Negotiated by Inserm Transfert, the collaboration calls for Sebia to support the research carried out by Inserm, which will develop the test. In return, Sebia will have the possibility of acquiring exclusive rights to industrially develop and commercialize the test internationally.
The test for quantifying alpha globin chains was developed by unit U779 along with the participation of the research team of Professor Frédéric Galactéros, who heads the red blood cell genetic disease unit at the Henri Mondor Hospital within the Paris Public Hospital Authority. According to Prof. Galactéros, the test Sebia and Inserm Transfert will develop will fill a gap in orienting the diagnosis of thalassaemic patients, since existing methods are more laborious, more costly, and are exclusively intended for research laboratories. Thus, it should result in the commercialization of a new test that does not use radioactivity, will provide a better appreciation of patients’ phenotypes, and will be better adapted to the monitoring of treatment. Furthermore, it will be suitable on a routine basis and available to all laboratories.

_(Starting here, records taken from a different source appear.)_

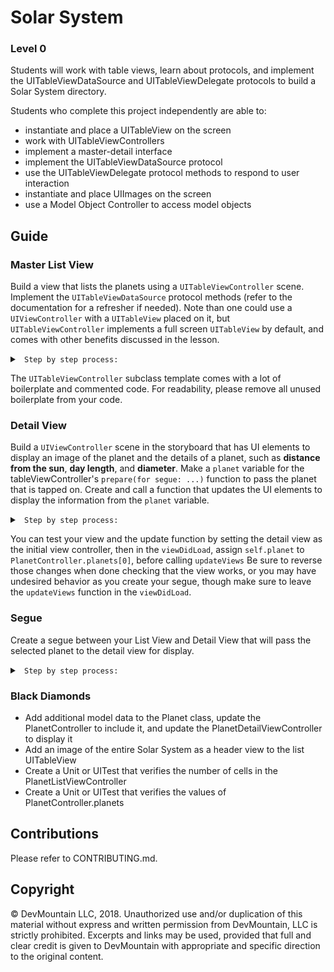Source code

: # Solar System

### Level 0

Students will work with table views, learn about protocols, and implement the UITableViewDataSource and UITableViewDelegate protocols to build a Solar System directory.

Students who complete this project independently are able to:

* instantiate and place a UITableView on the screen
* work with UITableViewControllers
* implement a master-detail interface
* implement the UITableViewDataSource protocol
* use the UITableViewDelegate protocol methods to respond to user interaction
* instantiate and place UIImages on the screen
* use a Model Object Controller to access model objects

## Guide

### Master List View

Build a view that lists the planets using a `UITableViewController` scene. Implement the `UITableViewDataSource` protocol methods (refer to the documentation for a refresher if needed). Note than one could use a `UIViewController` with a `UITableView` placed on it, but `UITableViewController` implements a full screen `UITableView` by default, and comes with other benefits discussed in the lesson.

<details>
<summary><code> Step by step process:</code></summary>

1. Add a UITableViewController as your root view controller in Main.storyboard and embed it into a UINavigationController
2. Create a PlanetListViewController file as a subclass of UITableViewController and set the class of your root view controller scene
3. Implement the UITableViewDataSource methods using the PlanetController.planets array
   * note: Pay attention to your `reuseIdentifier` in the Storyboard scene and your dequeue function call
4. Set up your cells to display the name, image, and index of the planet Note: Normal cell styles have a `UIImageView` by default.
 <details>
   <summary><code> Hint:</code> </summary>
    Look at the included properties and various styles of a UITableViewCell
 </details>

5. Feel free to experiment with the content modes on the cell's UIImageView to display the image in different ways
</details>

The `UITableViewController` subclass template comes with a lot of boilerplate and commented code. For readability, please remove all unused boilerplate from your code.
### Detail View

Build a `UIViewController` scene in the storyboard that has UI elements to display an image of the planet and the details of a planet, such as **distance from the sun**, **day length**, and **diameter**. Make a `planet` variable for the tableViewController's `prepare(for segue: ...)` function to pass the planet that is tapped on. Create and call a function that updates the UI elements to display the information from the `planet` variable.

<details>
<summary><code> Step by step process:</code></summary>

1. Add a new `UIViewController` scene to Main.storyboard
2. Create a `PlanetDetailViewController` file as a subclass of `UIViewController` and set the class of your detail view scene
<details>
 <summary><code> Hint:</code> </summary>
 In the Main.storyboard, click the yellow circle above the new UIViewController scene, then select the Identity Inspector (the third icon from the right) on the top right of the window. In the text field that says "Class:", type the name of the new `UIViewController` subclass you just made in the previous step (`PlanetDetailViewController`)
</details>

3. Add a UIImageView and UILabels to display the data
   * note: Experiment with Autolayout automatic constraints or UIStackViews to create an appealing detail view
4. Create outlets from the UIImageView and UILabels to your `PlanetDetailViewController` class
<details>
<summary> <code> If Xcode won't let you create the outlets: </code> </summary>
 Make sure that you've correctly set the class of the detail view scene from the last step.
</details>

5. Add an optional `planet` property (of type `Planet`) that will be set by the Master List View when performing the segue
6. Add a new function called `updateViews` that makes sure a planet was successfully passed to the `PlanetDetailViewController`'s planet property made in step 5 by unwrapping it, then updates the view controller's title, UIImageView and UILabels with the planet's data
   * note: This is an extremely common design pattern. Commit it to memory. If you have a detail view or table view cell template that displays data, use an 'updateViews' method takes the model data passed from the previous view controller's `prepareForSegue` function, and updates the view's subviews with it.
7. Update the `viewDidLoad()` function to call the `updateViews` function.

</details>

You can test your view and the update function by setting the detail view as the initial view controller, then in the `viewDidLoad`, assign `self.planet` to `PlanetController.planets[0]`, before calling `updateViews` Be sure to reverse those changes when done checking that the view works, or you may have undesired behavior as you create your segue, though make sure to leave the `updateViews` function in the `viewDidLoad`.

### Segue

Create a segue between your List View and Detail View that will pass the selected planet to the detail view for display.


<details>
<summary><code> Step by step process:</code></summary>

1. Option-drag from your prototype cell in the List View to the Detail View to create a "show" segue.
2. Select the segue and give it an identifier
   * note: As a matter of best practice, the identifier should describe what the segue does, for example `toPlanetDetail`
3. Add the `prepareForSegue` function to your `PlanetListViewController` class
   * note: Remember that `prepareForSegue` will get called on all segues triggered from the current scene and accompanying view controller class
4. Implement the `prepareForSegue` method. by checking for the correct segue identifier, capturing an instance of the selected planet, capturing an instance of the `PlanetDetailViewController`, and setting the `planet` property of the `PlanetDetailViewController`
   <details>
</summary> Hint: </code> </summary>
   * note: Remember, the `PlanetDetailViewController` will use the `planet` property to update itself when it loads to display to the user
</details>

### Black Diamonds

* Add additional model data to the Planet class, update the PlanetController to include it, and update the PlanetDetailViewController to display it
* Add an image of the entire Solar System as a header view to the list UITableView
* Create a Unit or UITest that verifies the number of cells in the PlanetListViewController
* Create a Unit or UITest that verifies the values of PlanetController.planets

## Contributions

Please refer to CONTRIBUTING.md.

## Copyright

© DevMountain LLC, 2018. Unauthorized use and/or duplication of this material without express and written permission from DevMountain, LLC is strictly prohibited. Excerpts and links may be used, provided that full and clear credit is given to DevMountain with appropriate and specific direction to the original content.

A preliminary study of this test has been carried out on 54 subjects (consisting of 20 patients suffering from beta-thalassaemia, 6 patients with alpha-thalassaemia, and a 28-reference control group). The phenotypes of the different haemoglobins were studied using high-performance liquid chromatography (HPLC) methods. This technique ensures an accurate measurement of foetal haemoglobin (HbF) and HbA2, the percentage of which is an important element for the diagnosis of thalassaemias. “HPLC and capillary electrophoresis separation techniques are valuable tools for identifying or confirming the presence of abnormal haemoglobins,” explains Véronique Baudin-Creuza.